▸ Fragmento
——————

Estados Unidos
Melania, la última estrella de la bandera de Trump
Tras los comentarios sexistas del republicano, el electorado femenino ha desertado de sus filas; sin embargo, su fiel esposa bandea la tormenta
Tras los comentarios sexistas del republicano, el electorado femenino ha desertado de sus filas; sin embargo, su fiel esposa bandea la tormenta
Para Donald Trump la fama es una tamborrada a mayor honra de su pijo, al que venera con delectación de bonobo. El simio en jefe, adicto a la frase gruesa, iba de escándalo en escándalo, subiendo en las encuestas, hasta que el gag envejeció y comenzó a reportarle bajas. La televisión socarra. Nadie aguanta el escrutinio de los medios 24 horas al día y escribe cientos de tuits a la semana sin acabar sonado. Entre los desertores más conspicuos del ejército Trump figura uno de los grupos más cotizados por cualquiera que aspire a la victoria.
Desde que fue cazado en compañía de un periodista pariente de los Bush, desde que circulan los comentarios de 2005 en los que el hoy hipotético presidente ronea de que la fama transforma a las damas en grupies, las mujeres maduras, especialmente las amas de casa del Medio Oeste, fieles seguidoras de los republicanos, contemplan al rubio del peluquín con la prevención de un cuidador recién llegado al zoológico al que le explican que hoy toca alimentar a las cobras. Ni hablar ya de las estudiantes universitarias y/o las profesionales de las dos Costas, horrorizadas por el señor viagra y sus coplas de King Kong.

——————

▸ Datos aportados
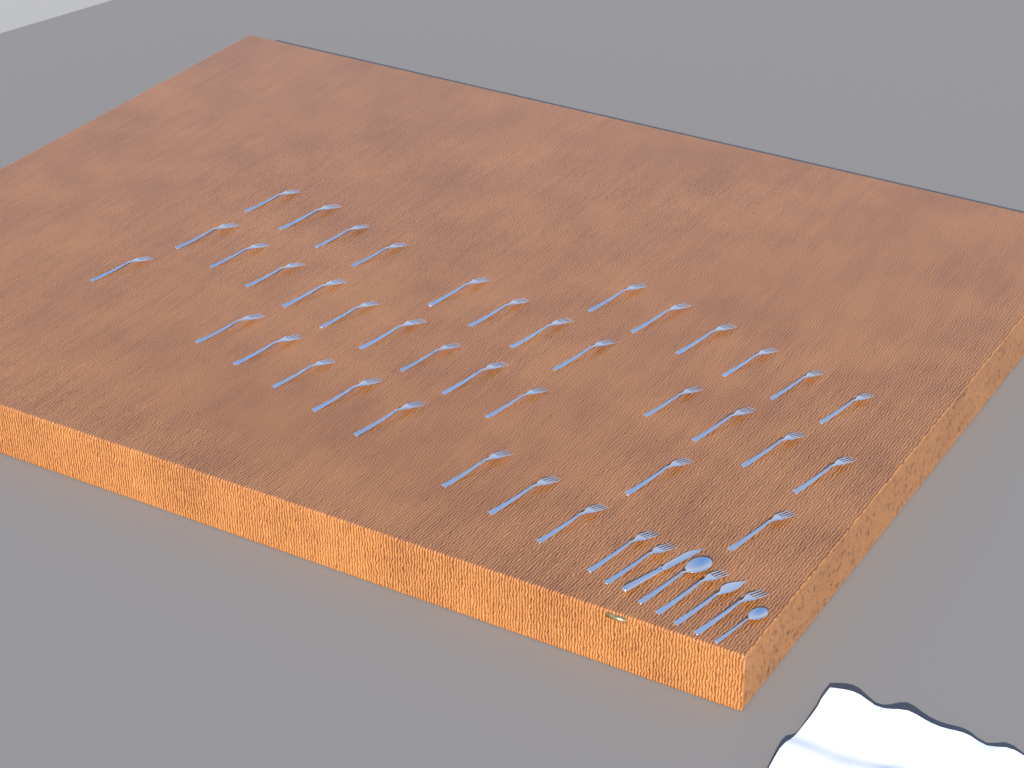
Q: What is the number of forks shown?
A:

——————

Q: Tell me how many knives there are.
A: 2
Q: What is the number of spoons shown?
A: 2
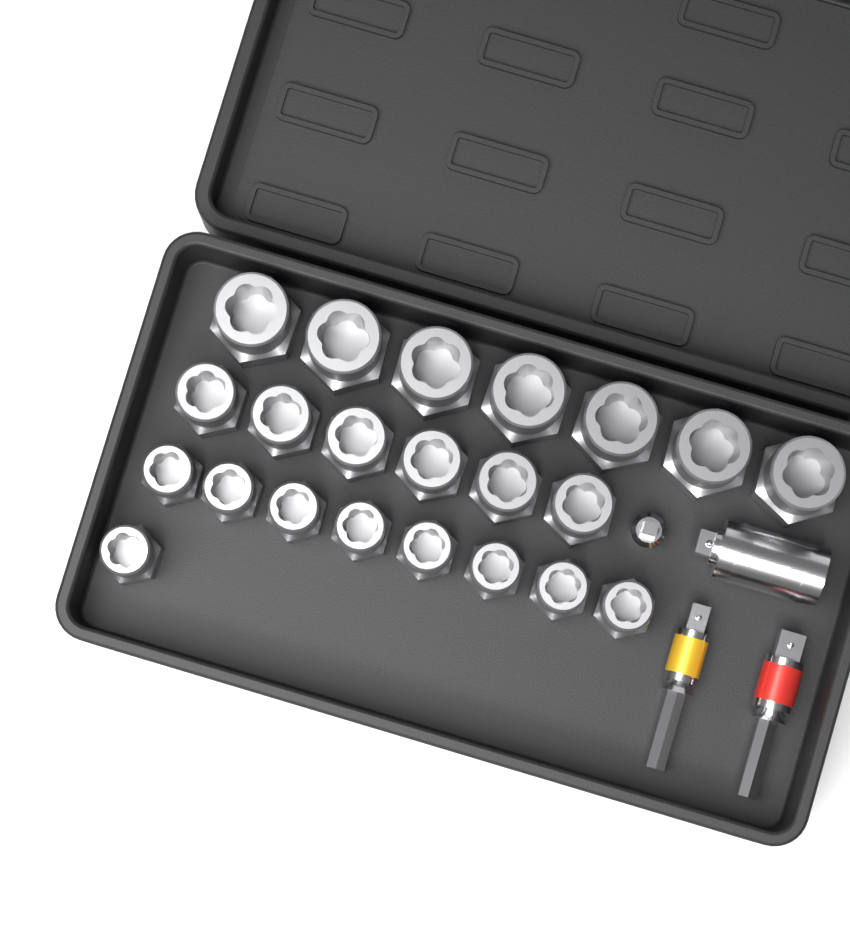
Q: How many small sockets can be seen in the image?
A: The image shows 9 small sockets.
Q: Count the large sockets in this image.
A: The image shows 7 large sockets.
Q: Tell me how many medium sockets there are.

——————

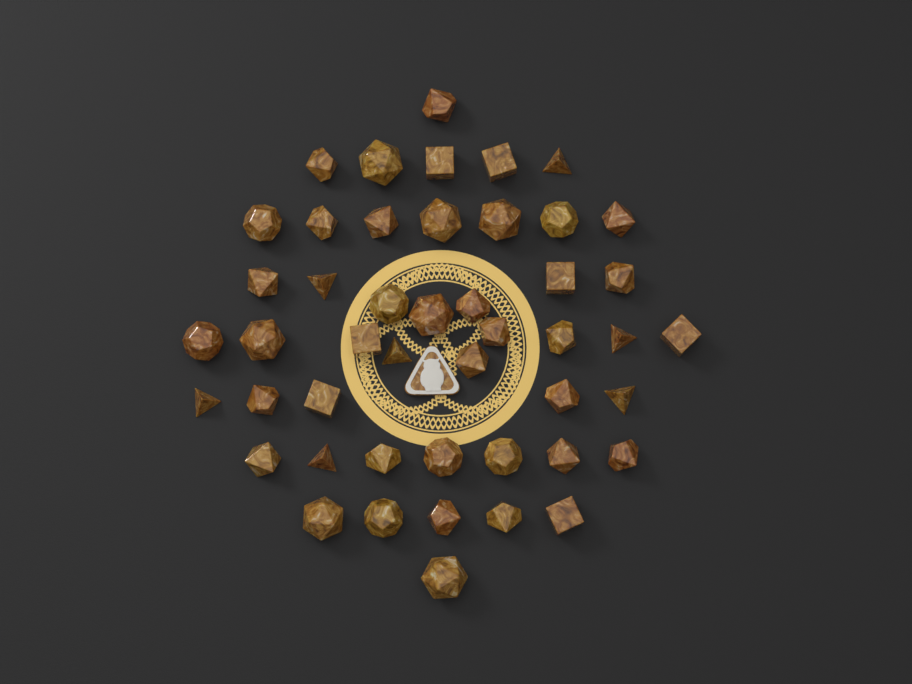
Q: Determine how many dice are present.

——————

▸ Tareas
1. Reproduce tal cual el fragmento desde "Estados Unidos" hasta "a la victoria.", ambas partes incluidas.
2. Resume el fragmento en dos oraciones.
3. Según el fragmento, ¿por qué las amas de casa del Medio Oeste miran ahora a Trump con recelo? Contesta en una o dos oraciones, por favor.
El listado no guarda ninguna relación con el fragmento.

▸ Soluciones completas
1.
Estados Unidos
Melania, la última estrella de la bandera de Trump
Tras los comentarios sexistas del republicano, el electorado femenino ha desertado de sus filas; sin embargo, su fiel esposa bandea la tormenta
Tras los comentarios sexistas del republicano, el electorado femenino ha desertado de sus filas; sin embargo, su fiel esposa bandea la tormenta
Para Donald Trump la fama es una tamborrada a mayor honra de su pijo, al que venera con delectación de bonobo. El simio en jefe, adicto a la frase gruesa, iba de escándalo en escándalo, subiendo en las encuestas, hasta que el gag envejeció y comenzó a reportarle bajas. La televisión socarra. Nadie aguanta el escrutinio de los medios 24 horas al día y escribe cientos de tuits a la semana sin acabar sonado. Entre los desertores más conspicuos del ejército Trump figura uno de los grupos más cotizados por cualquiera que aspire a la victoria.

2. Tras los comentarios sexistas de Trump, el electorado femenino ha abandonado sus filas, aunque su esposa Melania resiste la tormenta. Sus escándalos lo hicieron subir en las encuestas hasta que la fórmula envejeció, y desde que circulan sus comentarios de 2005 lo miran con recelo tanto las amas de casa republicanas del Medio Oeste como las universitarias y profesionales de las dos Costas.

3. Desconfían de él desde que lo cazaron en compañía de un periodista pariente de los Bush y desde que circulan sus comentarios de 2005. En ellos presume de que la fama convierte a las mujeres en grupies.